WHAT YOU NEED TO DO:
Recast the entries below as a Markdown table with the columns Row and Line, giving each line its own numbered row and leaving out blank lines.

RECORDS TO USE:

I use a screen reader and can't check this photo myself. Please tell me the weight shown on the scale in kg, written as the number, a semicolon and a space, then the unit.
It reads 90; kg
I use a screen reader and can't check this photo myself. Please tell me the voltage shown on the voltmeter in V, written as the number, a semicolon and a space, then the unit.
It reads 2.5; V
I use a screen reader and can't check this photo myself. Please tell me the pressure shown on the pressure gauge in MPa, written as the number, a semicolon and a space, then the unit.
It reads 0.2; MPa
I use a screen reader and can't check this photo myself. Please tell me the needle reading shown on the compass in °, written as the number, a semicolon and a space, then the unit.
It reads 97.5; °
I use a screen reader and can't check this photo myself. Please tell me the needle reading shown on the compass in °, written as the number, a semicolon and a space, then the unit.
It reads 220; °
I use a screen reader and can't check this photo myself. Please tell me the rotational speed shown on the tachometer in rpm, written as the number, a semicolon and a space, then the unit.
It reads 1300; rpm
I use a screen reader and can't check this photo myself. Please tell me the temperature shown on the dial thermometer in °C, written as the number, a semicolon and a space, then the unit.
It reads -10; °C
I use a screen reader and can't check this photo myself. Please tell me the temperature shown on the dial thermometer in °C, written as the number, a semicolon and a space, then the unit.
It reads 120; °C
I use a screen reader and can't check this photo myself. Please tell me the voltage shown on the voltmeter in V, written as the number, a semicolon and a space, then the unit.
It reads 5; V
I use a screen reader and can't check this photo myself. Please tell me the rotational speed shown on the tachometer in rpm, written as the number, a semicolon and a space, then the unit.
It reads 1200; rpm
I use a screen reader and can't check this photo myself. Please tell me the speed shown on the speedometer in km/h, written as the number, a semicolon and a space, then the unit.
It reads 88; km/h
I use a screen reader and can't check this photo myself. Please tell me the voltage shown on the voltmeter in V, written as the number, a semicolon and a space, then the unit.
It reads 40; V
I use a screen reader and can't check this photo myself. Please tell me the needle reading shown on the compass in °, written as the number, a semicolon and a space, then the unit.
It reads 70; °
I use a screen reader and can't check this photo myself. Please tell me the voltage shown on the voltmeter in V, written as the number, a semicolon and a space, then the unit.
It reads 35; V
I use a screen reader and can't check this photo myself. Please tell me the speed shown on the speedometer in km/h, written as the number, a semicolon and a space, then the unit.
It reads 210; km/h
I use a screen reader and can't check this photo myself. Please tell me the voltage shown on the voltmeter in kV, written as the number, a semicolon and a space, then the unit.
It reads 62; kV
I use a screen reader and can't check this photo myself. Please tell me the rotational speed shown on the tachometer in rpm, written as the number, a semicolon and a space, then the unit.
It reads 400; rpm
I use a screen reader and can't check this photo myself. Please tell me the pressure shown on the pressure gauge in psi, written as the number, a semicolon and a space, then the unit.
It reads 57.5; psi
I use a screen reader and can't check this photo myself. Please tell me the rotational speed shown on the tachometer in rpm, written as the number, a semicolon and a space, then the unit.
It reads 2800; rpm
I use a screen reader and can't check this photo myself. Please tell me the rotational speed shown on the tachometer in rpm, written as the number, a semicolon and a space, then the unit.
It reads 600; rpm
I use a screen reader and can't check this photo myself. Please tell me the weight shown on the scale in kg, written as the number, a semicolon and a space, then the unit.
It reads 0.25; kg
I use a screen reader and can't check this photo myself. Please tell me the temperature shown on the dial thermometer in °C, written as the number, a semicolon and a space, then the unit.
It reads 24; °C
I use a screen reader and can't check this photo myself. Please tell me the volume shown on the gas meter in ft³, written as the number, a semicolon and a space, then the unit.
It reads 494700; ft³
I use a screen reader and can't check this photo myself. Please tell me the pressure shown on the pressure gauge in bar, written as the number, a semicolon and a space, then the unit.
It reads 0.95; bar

THE ANSWER:
| Row | Line |
|---|---|
| 1 | I use a screen reader and can't check this photo myself. Please tell me the weight shown on the scale in kg, written as the number, a semicolon and a space, then the unit. |
| 2 | It reads 90; kg |
| 3 | I use a screen reader and can't check this photo myself. Please tell me the voltage shown on the voltmeter in V, written as the number, a semicolon and a space, then the unit. |
| 4 | It reads 2.5; V |
| 5 | I use a screen reader and can't check this photo myself. Please tell me the pressure shown on the pressure gauge in MPa, written as the number, a semicolon and a space, then the unit. |
| 6 | It reads 0.2; MPa |
| 7 | I use a screen reader and can't check this photo myself. Please tell me the needle reading shown on the compass in °, written as the number, a semicolon and a space, then the unit. |
| 8 | It reads 97.5; ° |
| 9 | I use a screen reader and can't check this photo myself. Please tell me the needle reading shown on the compass in °, written as the number, a semicolon and a space, then the unit. |
| 10 | It reads 220; ° |
| 11 | I use a screen reader and can't check this photo myself. Please tell me the rotational speed shown on the tachometer in rpm, written as the number, a semicolon and a space, then the unit. |
| 12 | It reads 1300; rpm |
| 13 | I use a screen reader and can't check this photo myself. Please tell me the temperature shown on the dial thermometer in °C, written as the number, a semicolon and a space, then the unit. |
| 14 | It reads -10; °C |
| 15 | I use a screen reader and can't check this photo myself. Please tell me the temperature shown on the dial thermometer in °C, written as the number, a semicolon and a space, then the unit. |
| 16 | It reads 120; °C |
| 17 | I use a screen reader and can't check this photo myself. Please tell me the voltage shown on the voltmeter in V, written as the number, a semicolon and a space, then the unit. |
| 18 | It reads 5; V |
| 19 | I use a screen reader and can't check this photo myself. Please tell me the rotational speed shown on the tachometer in rpm, written as the number, a semicolon and a space, then the unit. |
| 20 | It reads 1200; rpm |
| 21 | I use a screen reader and can't check this photo myself. Please tell me the speed shown on the speedometer in km/h, written as the number, a semicolon and a space, then the unit. |
| 22 | It reads 88; km/h |
| 23 | I use a screen reader and can't check this photo myself. Please tell me the voltage shown on the voltmeter in V, written as the number, a semicolon and a space, then the unit. |
| 24 | It reads 40; V |
| 25 | I use a screen reader and can't check this photo myself. Please tell me the needle reading shown on the compass in °, written as the number, a semicolon and a space, then the unit. |
| 26 | It reads 70; ° |
| 27 | I use a screen reader and can't check this photo myself. Please tell me the voltage shown on the voltmeter in V, written as the number, a semicolon and a space, then the unit. |
| 28 | It reads 35; V |
| 29 | I use a screen reader and can't check this photo myself. Please tell me the speed shown on the speedometer in km/h, written as the number, a semicolon and a space, then the unit. |
| 30 | It reads 210; km/h |
| 31 | I use a screen reader and can't check this photo myself. Please tell me the voltage shown on the voltmeter in kV, written as the number, a semicolon and a space, then the unit. |
| 32 | It reads 62; kV |
| 33 | I use a screen reader and can't check this photo myself. Please tell me the rotational speed shown on the tachometer in rpm, written as the number, a semicolon and a space, then the unit. |
| 34 | It reads 400; rpm |
| 35 | I use a screen reader and can't check this photo myself. Please tell me the pressure shown on the pressure gauge in psi, written as the number, a semicolon and a space, then the unit. |
| 36 | It reads 57.5; psi |
| 37 | I use a screen reader and can't check this photo myself. Please tell me the rotational speed shown on the tachometer in rpm, written as the number, a semicolon and a space, then the unit. |
| 38 | It reads 2800; rpm |
| 39 | I use a screen reader and can't check this photo myself. Please tell me the rotational speed shown on the tachometer in rpm, written as the number, a semicolon and a space, then the unit. |
| 40 | It reads 600; rpm |
| 41 | I use a screen reader and can't check this photo myself. Please tell me the weight shown on the scale in kg, written as the number, a semicolon and a space, then the unit. |
| 42 | It reads 0.25; kg |
| 43 | I use a screen reader and can't check this photo myself. Please tell me the temperature shown on the dial thermometer in °C, written as the number, a semicolon and a space, then the unit. |
| 44 | It reads 24; °C |
| 45 | I use a screen reader and can't check this photo myself. Please tell me the volume shown on the gas meter in ft³, written as the number, a semicolon and a space, then the unit. |
| 46 | It reads 494700; ft³ |
| 47 | I use a screen reader and can't check this photo myself. Please tell me the pressure shown on the pressure gauge in bar, written as the number, a semicolon and a space, then the unit. |
| 48 | It reads 0.95; bar |